Des scientifiques se sont penchés sur nos ébats amoureux et ils sont formels : des rapports sexuels réguliers permettraient de vivre mieux et plus longtemps. Le point sur les études.
L’information peut prêter à sourire mais elle est on ne peut plus sérieuse. Faire l’amour au moins trois fois par semaine prolongerait l’espérance de vie de dix ans en moyenne. C’est en tout cas ce qu’affirme le docteur David Weeks. S’appuyant sur l’histoire médicale de 3 500 personnes âgées de 18 à 102 ans, ce chercheur au Royal Hospital d’Édimbourg avance l’hypothèse suivante : le sexe est un sport parmi tant d’autres qui préviendrait l’accumulation des graisses dans l’organisme et aiderait à éliminer les toxines. D’ailleurs, une étude publiée en 2000 par le British Medical Journal va dans ce sens : d’après ses résultats, les personnes ayant une vie érotique satisfaisante sont moins stressées et souffrent moins souvent de diabète, d’hypertension et de maladies cardio-vasculaires. Et l’acte sexuel semble avoir bien d’autres bienfaits sur notre organisme.
Les contacts rapprochés stimulent le système immunitaire
Les couples n’échangent pas seulement des caresses et des idées, mais aussi des micro-organismes. L’exposition aux agents pathogènes et à la flore de son compagnon ou de sa compagne peut être une source d’infections, mais aussi une stimulation pour le système immunitaire dont le spectre s’élargit grâce à cette confrontation.

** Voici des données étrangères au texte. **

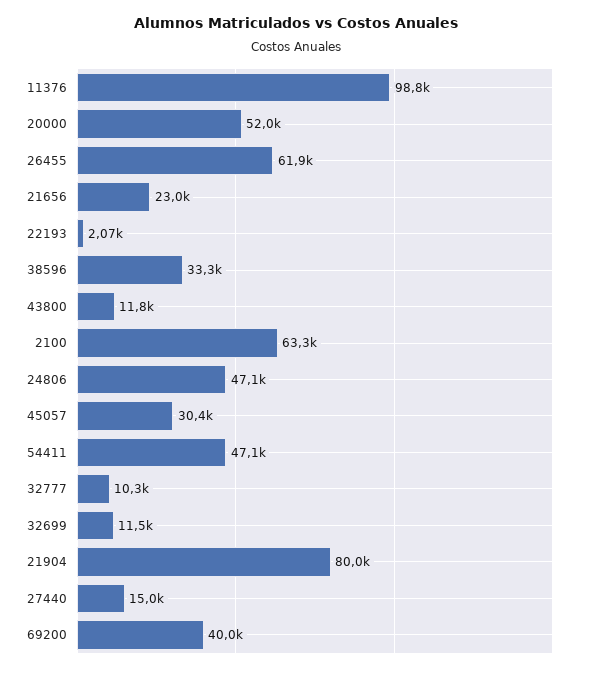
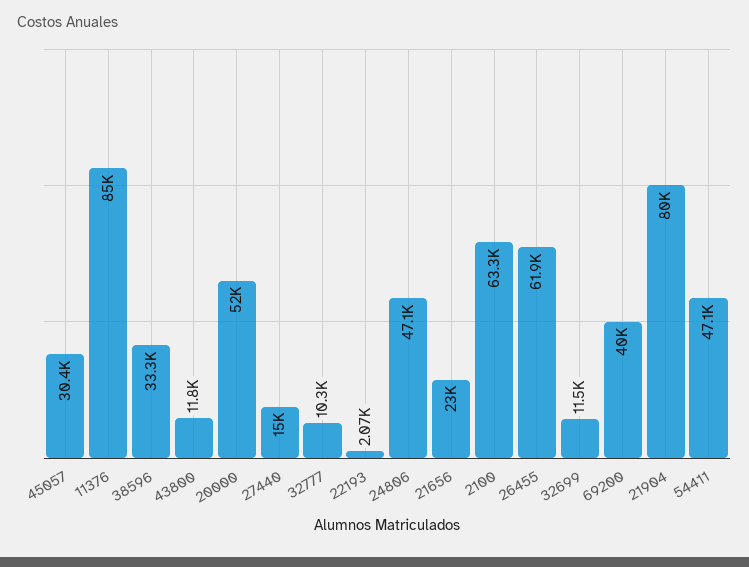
  {
-   "11376": 98800,
+   "11376": 85000,
    "20000": 52000,
    "26455": 61900,
    "21656": 23000,
    "22193": 2070,
    "38596": 33300,
    "43800": 11800,
    "2100": 63300,
    "24806": 47100,
    "45057": 30400,
    "54411": 47100,
    "32777": 10300,
    "32699": 11500,
    "21904": 80000,
    "27440": 15000,
    "69200": 40000
  }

Faire l’amour souvent rend intelligent
Werner Habermehl, de l’Institut de recherche médicale de Hambourg, est catégorique : les rapports sexuels augmentent la production d’adrénaline et de cortisol, deux stimulants de la matière grise.

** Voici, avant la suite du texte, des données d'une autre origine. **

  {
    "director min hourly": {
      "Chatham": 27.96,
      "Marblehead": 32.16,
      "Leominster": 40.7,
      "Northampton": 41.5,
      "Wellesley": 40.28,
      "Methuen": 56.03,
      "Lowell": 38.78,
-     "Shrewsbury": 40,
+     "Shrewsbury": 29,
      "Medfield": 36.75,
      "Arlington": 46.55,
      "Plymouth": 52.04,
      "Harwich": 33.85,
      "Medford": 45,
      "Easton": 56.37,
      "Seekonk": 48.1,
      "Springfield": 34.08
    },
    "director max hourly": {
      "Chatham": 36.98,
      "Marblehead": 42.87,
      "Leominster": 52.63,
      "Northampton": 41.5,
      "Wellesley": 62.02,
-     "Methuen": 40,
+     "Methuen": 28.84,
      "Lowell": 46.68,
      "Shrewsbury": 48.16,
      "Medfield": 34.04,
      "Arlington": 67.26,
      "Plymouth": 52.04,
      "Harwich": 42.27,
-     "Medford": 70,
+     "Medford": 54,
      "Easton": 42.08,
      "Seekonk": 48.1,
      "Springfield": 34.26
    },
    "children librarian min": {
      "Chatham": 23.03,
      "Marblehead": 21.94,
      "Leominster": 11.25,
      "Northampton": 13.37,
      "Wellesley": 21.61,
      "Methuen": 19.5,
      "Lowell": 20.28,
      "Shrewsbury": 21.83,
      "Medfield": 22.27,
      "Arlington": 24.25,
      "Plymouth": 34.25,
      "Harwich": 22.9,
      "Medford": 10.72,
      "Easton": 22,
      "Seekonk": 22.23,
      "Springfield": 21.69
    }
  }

Le sexe guérit même le mal de tête
Et non, repousser les avances de son conjoint pour cause de migraine n’est pas un prétexte plausible, bien au contraire. À en croire une étude de la Rutgers University (dans le New Jersey, aux États-Unis), l’effet d’un orgasme sur le mal de tête serait identique à celui de deux aspirines, le cerveau produisant en abondance des endorphines, équivalents naturels d’opiacés comme la morphine.

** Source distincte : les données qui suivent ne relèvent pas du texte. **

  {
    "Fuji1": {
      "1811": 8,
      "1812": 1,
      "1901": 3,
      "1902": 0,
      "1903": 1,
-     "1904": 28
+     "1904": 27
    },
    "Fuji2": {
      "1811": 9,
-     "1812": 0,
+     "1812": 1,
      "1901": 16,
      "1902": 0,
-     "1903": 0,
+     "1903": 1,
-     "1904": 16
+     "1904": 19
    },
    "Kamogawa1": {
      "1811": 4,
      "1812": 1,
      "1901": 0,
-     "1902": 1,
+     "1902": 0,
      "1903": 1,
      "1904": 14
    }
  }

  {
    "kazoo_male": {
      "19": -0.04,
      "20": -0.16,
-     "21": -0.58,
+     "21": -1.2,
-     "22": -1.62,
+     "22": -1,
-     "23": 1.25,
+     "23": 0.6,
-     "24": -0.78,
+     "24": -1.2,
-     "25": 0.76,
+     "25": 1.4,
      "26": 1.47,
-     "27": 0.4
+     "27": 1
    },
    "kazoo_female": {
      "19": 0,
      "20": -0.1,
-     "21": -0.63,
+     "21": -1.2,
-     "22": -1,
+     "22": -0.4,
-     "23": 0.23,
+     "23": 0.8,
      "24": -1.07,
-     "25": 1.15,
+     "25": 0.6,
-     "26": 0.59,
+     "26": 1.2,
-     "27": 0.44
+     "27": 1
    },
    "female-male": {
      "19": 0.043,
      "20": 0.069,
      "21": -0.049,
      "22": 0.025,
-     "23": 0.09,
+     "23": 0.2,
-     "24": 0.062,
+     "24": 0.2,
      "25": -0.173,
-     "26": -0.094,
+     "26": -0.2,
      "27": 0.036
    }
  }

Des rapports réguliers protègent du cancer de la prostate
Une équipe australienne du Cancer Council of Victoria a réalisé une étude épidémiologique sur 1 529 hommes en bonne santé et 1 079 atteints de tumeur prostatique. Il apparaît que ceux qui éjaculent au moins 5 fois par semaine diminuent le risque de cancer d’un tiers par rapport à ceux qui ont 4 à 7 rapports par mois. Les chercheurs avancent l’hypothèse que les petites secousses se produisant durant l’orgasme pourraient drainer la prostate des éléments carcinogènes qui s’y accumulent.